We will attempt to provide you with the facts about the vaccine so you may make an educated decision yourself about receiving the injections.
The Best Defense
The best defense is your body’s natural defense mechanisms. Germs are all around us, both in our environment and in our bodies. When a person is susceptible and they encounter a harmful organism, it can lead to disease and death.
The body has many ways of defending itself against disease-causing organisms. Skin, mucus, and cilia, microscopic hairs that move debris away from the lungs, all work as physical barriers to prevent pathogens from entering the body in the first place.
When a pathogen does infect the body, our body’s defenses, called the immune system, are triggered and the pathogen is attacked and destroyed or overcome. Once the body produces antibodies in its primary response to an antigen, it also creates antibody-producing memory cells, which remain alive even after the pathogen is defeated by the antibodies. If the body is exposed to the same pathogen more than once, the antibody response is much faster and more effective than the first time around because the memory cells are at the ready to pump out antibodies against that antigen.

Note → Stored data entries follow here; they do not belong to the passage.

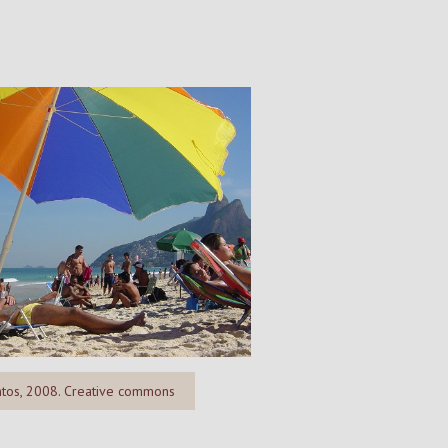
ntos, 2008. Creative commons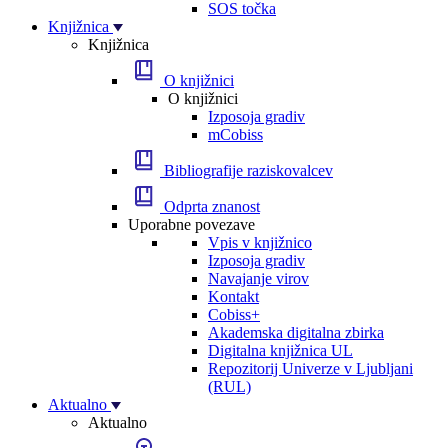
SOS točka
Knjižnica
Knjižnica
O knjižnici
O knjižnici
Izposoja gradiv
mCobiss
Bibliografije raziskovalcev
Odprta znanost
Uporabne povezave
Vpis v knjižnico
Izposoja gradiv
Navajanje virov
Kontakt
Cobiss+
Akademska digitalna zbirka
Digitalna knjižnica UL
Repozitorij Univerze v Ljubljani
(RUL)
Aktualno
Aktualno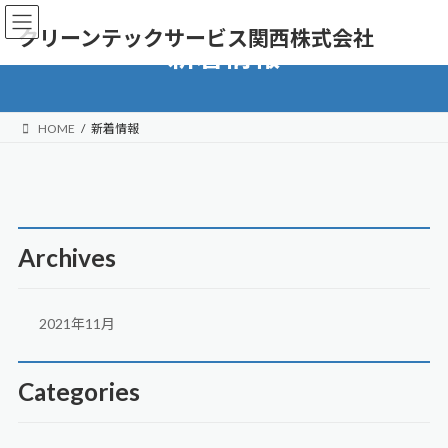
コ
ナ
ナ
ン
ビ
クリーンテックサービス関西株式会社
ビ
新着情報
テ
ゲ
ゲ
ン
ー
ー
ツ
シ
シ
へ
ョ
ョ
ス
ン
HOME
新着情報
ン
キ
に
に
ッ
移
移
プ
動
動
Archives
2021年11月
Categories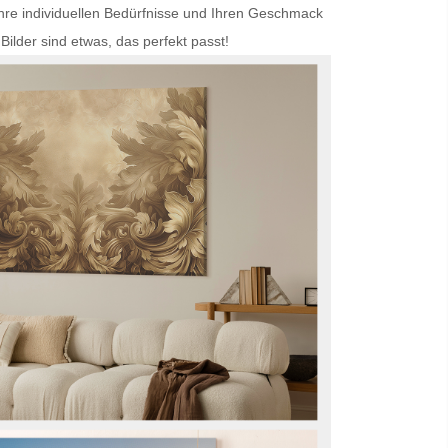
Ihre individuellen Bedürfnisse und Ihren Geschmack
Bilder
sind etwas, das perfekt passt!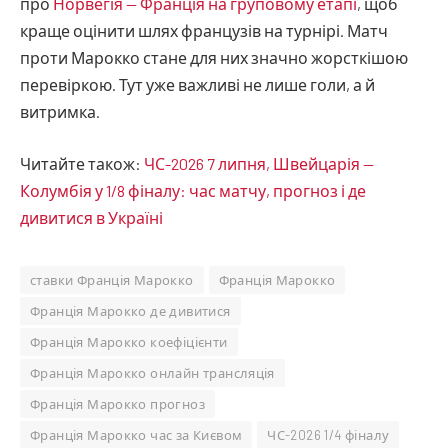
про
Норвегія — Франція на груповому етапі
, щоб
краще оцінити шлях французів на турнірі. Матч
проти Марокко стане для них значно жорсткішою
перевіркою. Тут уже важливі не лише голи, а й
витримка.
Читайте також:
ЧС-2026 7 липня, Швейцарія —
Колумбія у 1/8 фіналу: час матчу, прогноз і де
дивитися в Україні
ставки Франція Марокко
Франція Марокко
Франція Марокко де дивитися
Франція Марокко коефіцієнти
Франція Марокко онлайн трансляція
Франція Марокко прогноз
Франція Марокко час за Києвом
ЧС-2026 1/4 фіналу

The basic problem with the Corona-19 virus is that it is new. That is why it was originally referred to as “the novel Corona virus”. Our immune system has no experience with this pathogen and therefore it becomes more complicated to fight.
Vaccines contain weakened or inactive parts of a particular organism that triggers an immune response within the body. You are, in fact, getting injected with a small dose of the virus. This is why some people experience mild symptoms within days after injection. Newer vaccines contain the blueprint for producing antigens rather than the antigen itself. Regardless of whether the vaccine is made up of the antigen itself or the blueprint so that the body will produce the antigen, this weakened version will not cause the disease in the person receiving the vaccine, but it will prompt their immune system to respond much as it would have on its first reaction to the actual pathogen.
Some vaccines, like this one, require multiple doses, given weeks or months apart. This is sometimes needed to allow for the production of long-lived antibodies and development of memory cells. In this way, the body is trained to fight the specific disease-causing organism, building up memory of the pathogen to rapidly fight it if and when exposed in the future.
If you are wary about receiving the vaccine or are in a high-risk population for the vaccine, you can protect yourself by those around you. Just as herds do in nature. These people can still be protected if they live in and amongst others who are vaccinated. When a lot of people in a community are vaccinated the pathogen has a hard time circulating because most of the people it encounters are immune. So the more that others are vaccinated, the less likely people who are unable to be protected by vaccines are at risk of even being exposed to the harmful pathogens. This is called herd immunity. This is especially important for those people who not only can’t be vaccinated but may be more susceptible to the diseases we vaccinate against. No single vaccine provides 100% protection, and herd immunity does not provide full protection to those who cannot safely be vaccinated. But with herd immunity, these people will have substantial protection, thanks to those around them being vaccinated.
Your decision whether to vaccinate should be carefully considered. It is always a good idea to discuss your health decisions with your primary care physician and we encourage you to do so. Today we hoped to provide you with the facts as we have researched them to help you navigate this pandemic.
Stay safe everyone and make the absolute best of this holiday season.